Fe-20Mn-2.6Al-2.6Si钢拉伸变形机理研究

采用金相显微镜、X射线衍射仪和透射电子显微镜研究了Fe-20Mn-2.6Al-2.6Si TRIP/TWIP钢在不同变形量下的微观组织变化.结果表明:在应变初期,主要是形成层错和位错;随应变的增大,γ奥氏体相逐渐减少,ε马氏体相和α马氏体相增多;在断裂阶段,主要组成相为α马氏体,即Fe-20Mn-2.6Al-2.6Si钢在拉伸变形过程中主要发生γ→ε→α或γ→α相变诱导塑性变形.金相组织表明:该钢变形量达到6.5%时,开始出现许多平直的条纹(通常称为形变孪晶);但高分辨透射电镜研究表明:不同程度变形后的微观组织都难以观察到形变孪晶,而那些金相组织和低倍透射电镜照片上的平直条纹往往是ε马氏体相,这进一步证实该钢的变形机制主要是TRIP效应.

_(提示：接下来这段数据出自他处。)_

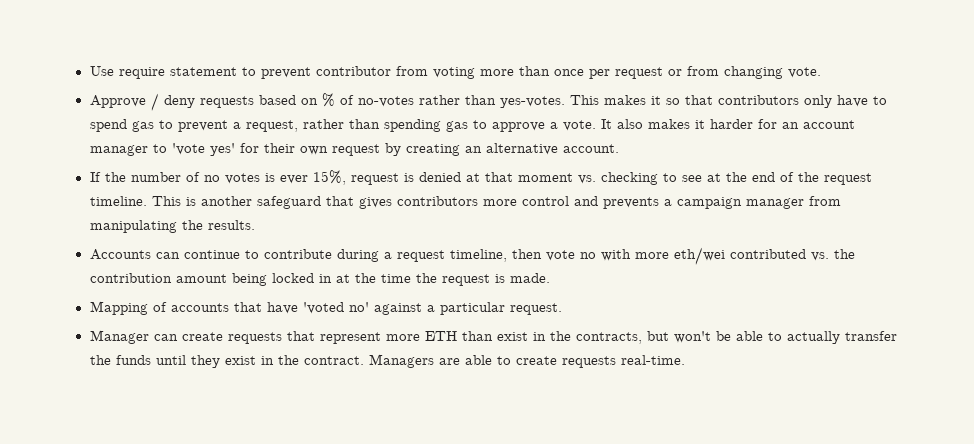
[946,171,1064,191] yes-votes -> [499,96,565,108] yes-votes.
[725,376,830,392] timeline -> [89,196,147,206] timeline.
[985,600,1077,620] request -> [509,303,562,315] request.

Tensile Deformation Mechanism of Fe-20Mn-2.6Al-2.6Si Steel

The microstructure evolution of the Fe-20Mn-2.6Al-2.6Si TRIP/TWIP steel with different deformation levels was studied with optical microscopy,X-ray diffraction and transmission electron microscopy.The results indicated that stacking faults and dislocation cells were primarily formed at the initial stage of deformation.The contents of the α martensite and ε martensite were gradually increasing with the strain increasing.At the last stage,the α martensite becomes the main phase.So,the tensile deformation mechanism of the Fe-20Mn-2.6Al-2.6Si steel was the phase transformation inducing the deformation(TRIP).The optical microscopy morphology showed that many lamellas appeared when the deformation level was up to 6.5%,and these lamellas were usually mistaken for deformation twins.But the transmission electron microscope(TEM) analysis indicated that deformation twins were hardly found at any of the deformation levels.Actually,the lamellas observed in the optical microscopy or low magnification TEM images were ε phase,which further confirms that the deformation mechanism of the Fe-20Mn-2.6Al-2.6Si TRIP/TWIP steel was the TRIP mechanism.